図書室のアリス

MrR

アリスとの出会い


 アリスとの出会いは本当に偶然だった。

 中学生になってはや一年が経過しようとしていて、小学校の頃から何も変われず、自分の夢どころか将来どうしたいのかも分からず。漠然と中学時代を過ごしていた。

 

「大震災でも戦争でも何でも起きてくれないかな」


 ポツリとそう呟いた。

 僕は中学と言う現実に疲れ切っていた。

 まるで発情期の動物の様に授業中でも口うるさいクラスメイト達。

 裏で行われているイジメの横行。

 そんな環境にいるせいか勉強する意義も見いだせず、ダラダラと親のご機嫌取りのためにバスケ部に入ったが今では幽霊部員。

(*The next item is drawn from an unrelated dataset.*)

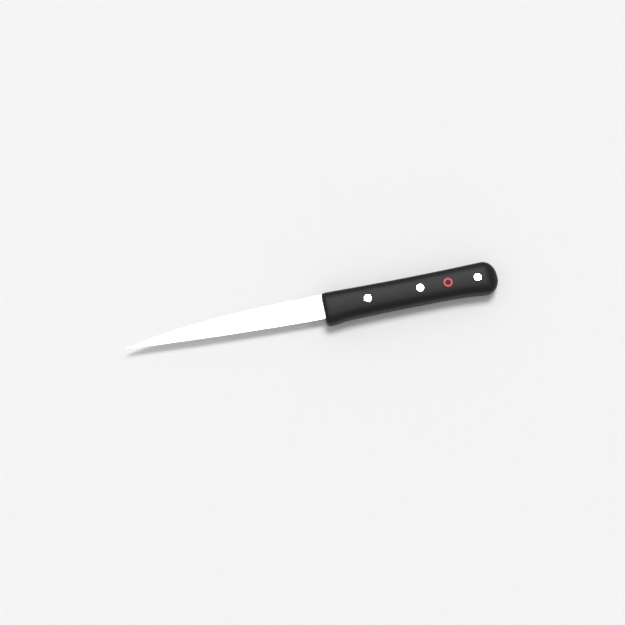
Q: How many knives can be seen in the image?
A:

 今では昼と放課後にこの図書室に入り浸るのが学校でのが唯一の癒しの時間となったのだ。


 家では兄が親とケンカばかりしていて、その影響か自分にもきつく当たる。兄のようにしたくのないだろうと思った。

  

 ふと何気なしに本を見渡す。

 最近の図書室ではラノベも置いてあるがそれを読もうとは思わなかった。

 ラノベ読んだらオタク扱いされて馬鹿にされるからだ。


 漫画やエロ本は良くてラノベやアニメ雑誌はアウトらしい。

 どうしてなのかはよく分からなかったが、オタク扱いされたらアニメオタクだけでなくアイドルオタクでメイドオタクにされるからだ。認定された本人が否定しても周囲がそう言ったらそれが真実なのである。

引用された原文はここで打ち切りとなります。